Dataset:

####

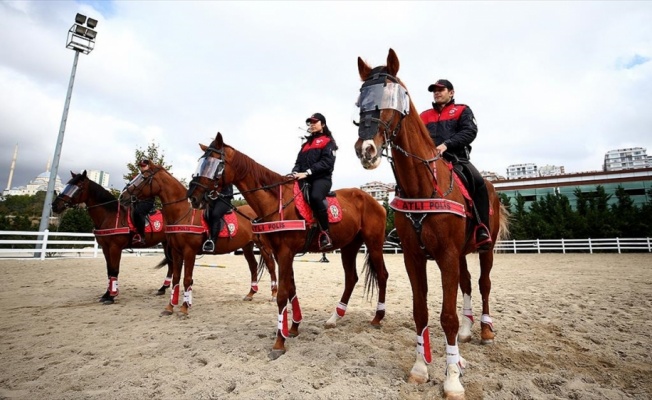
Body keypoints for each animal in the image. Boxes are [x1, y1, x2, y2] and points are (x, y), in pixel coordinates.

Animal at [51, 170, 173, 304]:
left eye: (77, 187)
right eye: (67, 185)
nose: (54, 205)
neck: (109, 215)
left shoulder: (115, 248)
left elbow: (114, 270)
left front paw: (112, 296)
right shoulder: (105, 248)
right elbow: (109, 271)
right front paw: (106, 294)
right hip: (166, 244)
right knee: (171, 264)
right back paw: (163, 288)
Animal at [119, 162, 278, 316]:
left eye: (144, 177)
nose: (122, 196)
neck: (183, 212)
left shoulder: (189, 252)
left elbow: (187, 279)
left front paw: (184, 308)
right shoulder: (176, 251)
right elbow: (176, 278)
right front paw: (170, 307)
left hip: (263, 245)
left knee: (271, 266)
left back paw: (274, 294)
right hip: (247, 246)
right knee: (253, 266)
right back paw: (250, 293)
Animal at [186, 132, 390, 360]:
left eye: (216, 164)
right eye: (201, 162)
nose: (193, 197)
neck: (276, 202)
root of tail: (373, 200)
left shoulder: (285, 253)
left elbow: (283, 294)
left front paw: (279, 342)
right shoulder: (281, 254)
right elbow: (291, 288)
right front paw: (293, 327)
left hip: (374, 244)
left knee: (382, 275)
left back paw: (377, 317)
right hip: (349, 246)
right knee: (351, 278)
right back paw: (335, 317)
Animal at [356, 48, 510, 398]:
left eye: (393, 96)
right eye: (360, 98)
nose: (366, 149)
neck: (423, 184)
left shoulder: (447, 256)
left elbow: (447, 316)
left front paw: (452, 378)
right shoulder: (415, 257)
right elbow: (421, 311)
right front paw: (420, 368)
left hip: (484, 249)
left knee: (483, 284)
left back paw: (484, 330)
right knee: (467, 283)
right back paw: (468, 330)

####

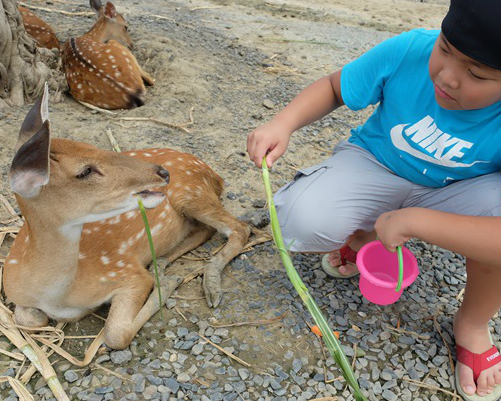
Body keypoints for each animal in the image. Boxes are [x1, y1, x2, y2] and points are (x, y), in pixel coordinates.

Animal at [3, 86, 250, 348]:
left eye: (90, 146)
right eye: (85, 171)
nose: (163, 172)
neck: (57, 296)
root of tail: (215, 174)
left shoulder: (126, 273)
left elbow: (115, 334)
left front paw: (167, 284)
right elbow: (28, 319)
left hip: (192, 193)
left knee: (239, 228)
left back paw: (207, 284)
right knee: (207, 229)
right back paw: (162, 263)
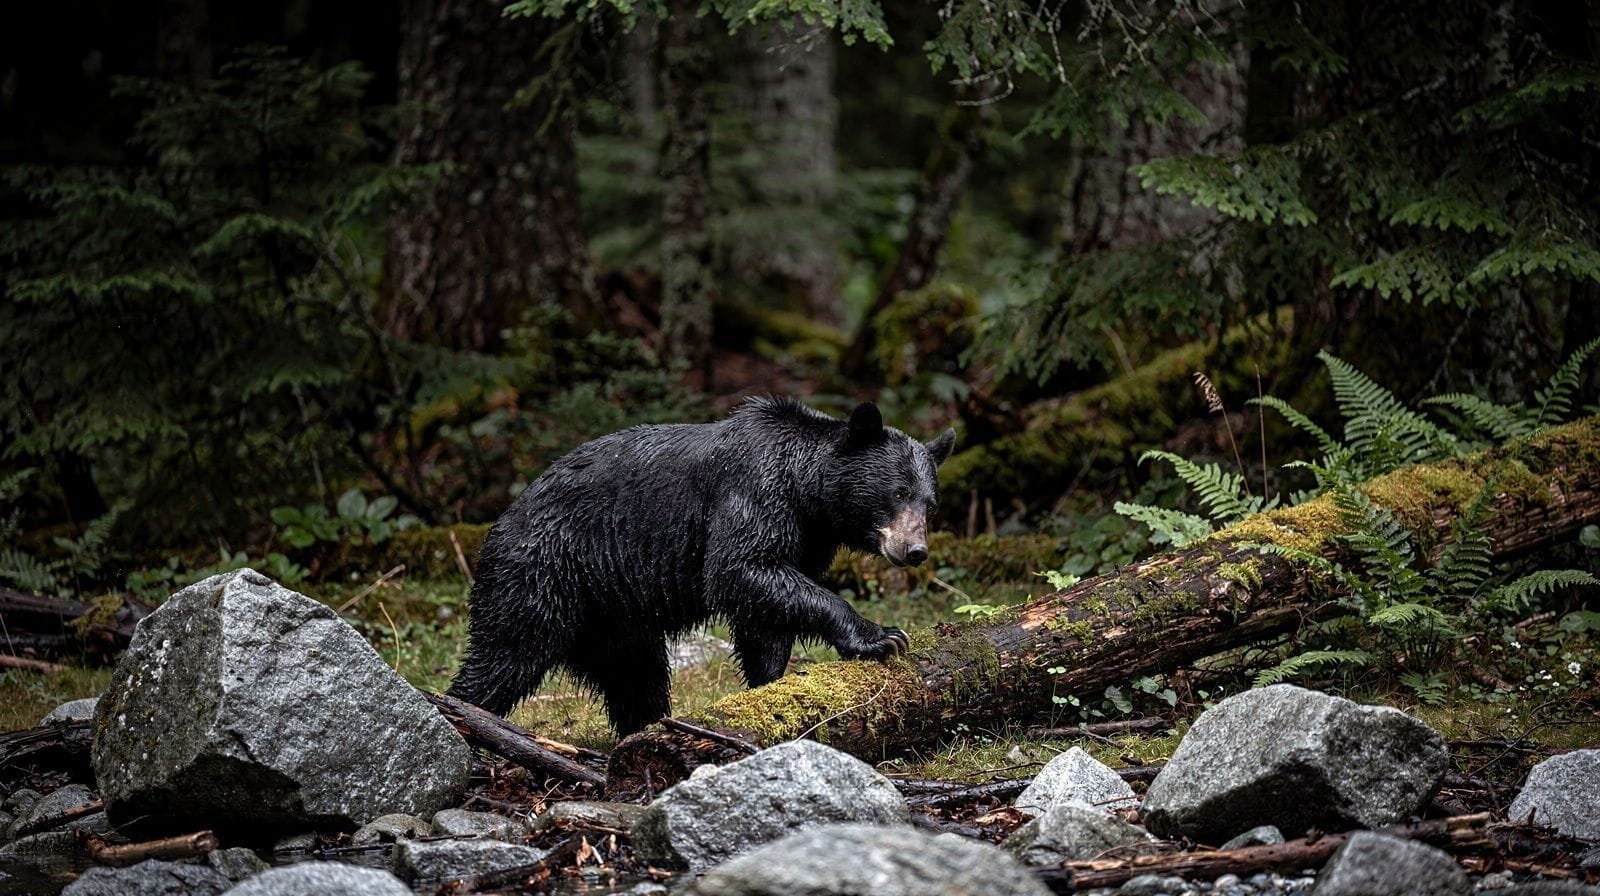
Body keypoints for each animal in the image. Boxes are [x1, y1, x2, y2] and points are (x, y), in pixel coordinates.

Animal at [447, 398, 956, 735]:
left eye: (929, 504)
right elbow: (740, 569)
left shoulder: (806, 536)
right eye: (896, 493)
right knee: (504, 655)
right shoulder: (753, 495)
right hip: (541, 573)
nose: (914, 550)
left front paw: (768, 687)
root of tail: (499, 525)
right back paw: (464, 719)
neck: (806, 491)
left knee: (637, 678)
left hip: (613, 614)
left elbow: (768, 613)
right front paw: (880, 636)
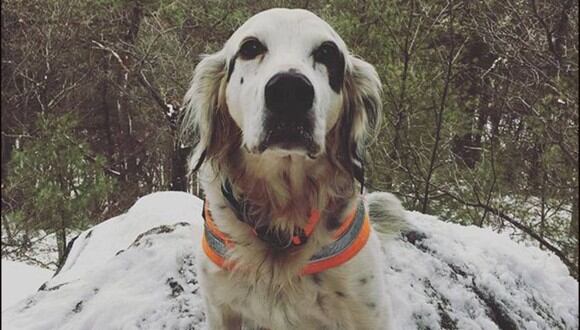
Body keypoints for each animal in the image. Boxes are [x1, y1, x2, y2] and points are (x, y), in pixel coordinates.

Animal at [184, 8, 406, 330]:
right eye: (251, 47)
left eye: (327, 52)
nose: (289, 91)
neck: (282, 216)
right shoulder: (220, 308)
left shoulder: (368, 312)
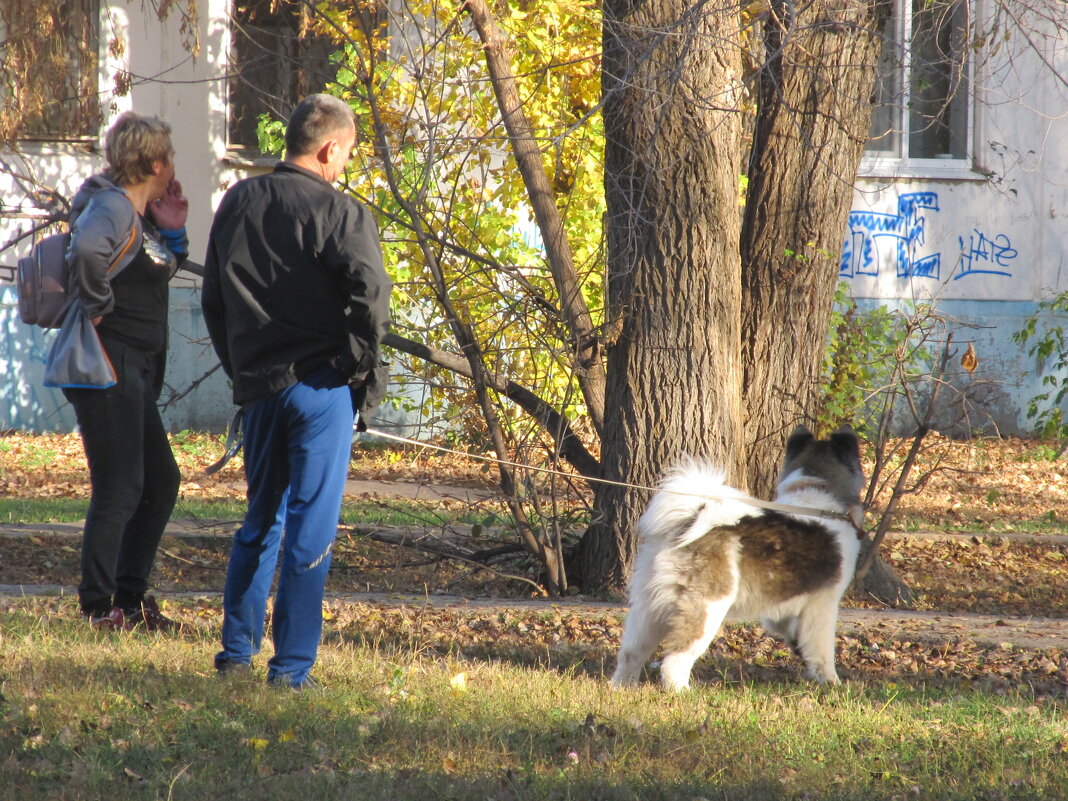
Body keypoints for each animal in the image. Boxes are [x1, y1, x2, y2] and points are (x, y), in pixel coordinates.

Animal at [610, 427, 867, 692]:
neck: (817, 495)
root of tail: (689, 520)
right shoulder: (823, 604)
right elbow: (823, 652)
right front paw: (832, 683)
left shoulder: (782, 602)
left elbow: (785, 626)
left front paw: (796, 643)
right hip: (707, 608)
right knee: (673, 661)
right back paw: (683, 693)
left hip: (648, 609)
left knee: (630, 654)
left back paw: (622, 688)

####

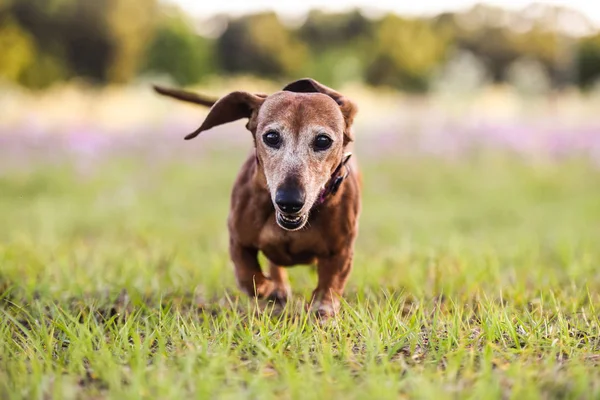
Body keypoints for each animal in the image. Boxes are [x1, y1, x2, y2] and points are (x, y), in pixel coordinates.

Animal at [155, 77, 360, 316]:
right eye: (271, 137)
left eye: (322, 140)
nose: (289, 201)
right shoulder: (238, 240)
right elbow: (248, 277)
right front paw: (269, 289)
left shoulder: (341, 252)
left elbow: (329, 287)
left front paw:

####

What needs to be done: For the entries shown above, give the number of lines that include the word "tail", without any other text.

Answer box: 4